PASSAGE FOR REVIEW:
For example, a 100 mm length of 2 mm diameter copper conductor with a circular cross-section has a cross-sectional area of about 3 mm2 and a DC resistance of about 0.5 μΩ at normal room temperatures. But it could have a very significant resistance at high frequencies, for example at 1 MHz its skin depth is 66 μm, and the cross-sectional area associated with its first skin depth is about 0.4 mm2, so its end-to-end resistance is about 3 μΩ, representing about a 36-times greater heating effect (power loss) at 1MHz than at DC.

At 100 MHz the cross-sectional area associated with its first skin depth is about 0.04 mm2, so its end-to-end resistance is about 30 μΩ – about 60 times higher than it is at DC and representing about a 3,600-times greater heating effect (power loss) at 100 MHz than at DC.

Where this increased lossiness often has its greatest effect is in resonant circuits. Any resistance makes the resonant frequency lower in value, which can be a nuisance, but the biggest effect is to reduce the quality factor, the Q of the circuit. More resistance means more lossiness means a lower Q value, making it harder to achieve steep filter slopes and narrow bandwidths, especially at microwave frequencies.


Visualizing How Shields Work

Understanding that all non-DC currents flow as surface currents, and that good shielding for EM waves and fields is the same as ensuring that all internal surface currents remain on the inside and all external surface currents remain on the outside, is key to designing shielding.

Water can clearly leak in, or out, through a gap in the box wall, therefore surface currents can too. The more internal surface currents that leak out, the worse the emitted EM fields. The more external surface currents that leak in, the worse the EM immunity.


Visualizing How Shielded Interconnections Actually Work

Visualizing surface currents is the key to quickly and easily dealing with shielded cable connections.

Shielded cables need (what we call) 360° shield coverage along their entire length (i.e., no gaps) to prevent RF leakages, including at all connectors, glands or joints. The skin effect makes RF currents travel on the surfaces of shields, so cable shields should generally be 360° bonded directly to the local RF reference (usually a chassis, PCB 0V plane or enclosure shield) at both ends, to help ensure that internal currents remain flowing on the inside surfaces of the cable’s shielding and external currents remain on its outside surfaces.

We achieve the emissions and immunity specifications by providing optimised return paths (i.e., lowest overall loop impedances) for the flows of the internal surface currents, as Figure 4 shows.

And we do exactly the same for the flows of the external surface currents, also shown on Figure 4.

WHAT YOU WILL DO:
a. In the shielding passage, what is the skin depth of the copper conductor at 1 MHz?
b. Duplicate the section of the shielding passage starting with "Shielded cables need" and going on through "as Figure 4 shows.".

DATASET CONTENT:
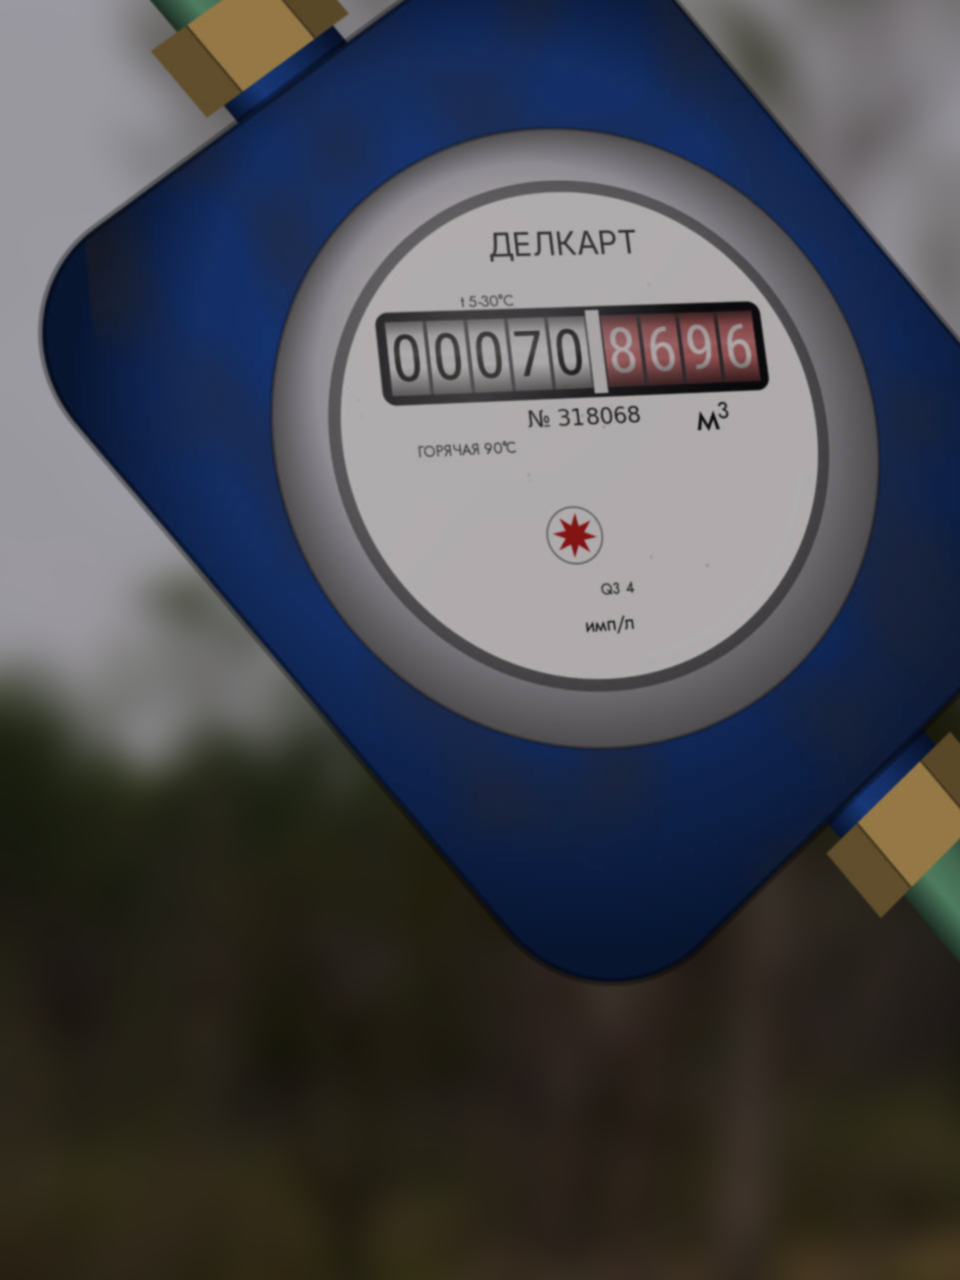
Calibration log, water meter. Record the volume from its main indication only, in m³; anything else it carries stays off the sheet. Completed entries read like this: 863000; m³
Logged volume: 70.8696; m³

TASK-BY-TASK SOLUTIONS:
a. 66 μm

b.
Shielded cables need (what we call) 360° shield coverage along their entire length (i.e., no gaps) to prevent RF leakages, including at all connectors, glands or joints. The skin effect makes RF currents travel on the surfaces of shields, so cable shields should generally be 360° bonded directly to the local RF reference (usually a chassis, PCB 0V plane or enclosure shield) at both ends, to help ensure that internal currents remain flowing on the inside surfaces of the cable’s shielding and external currents remain on its outside surfaces.

We achieve the emissions and immunity specifications by providing optimised return paths (i.e., lowest overall loop impedances) for the flows of the internal surface currents, as Figure 4 shows.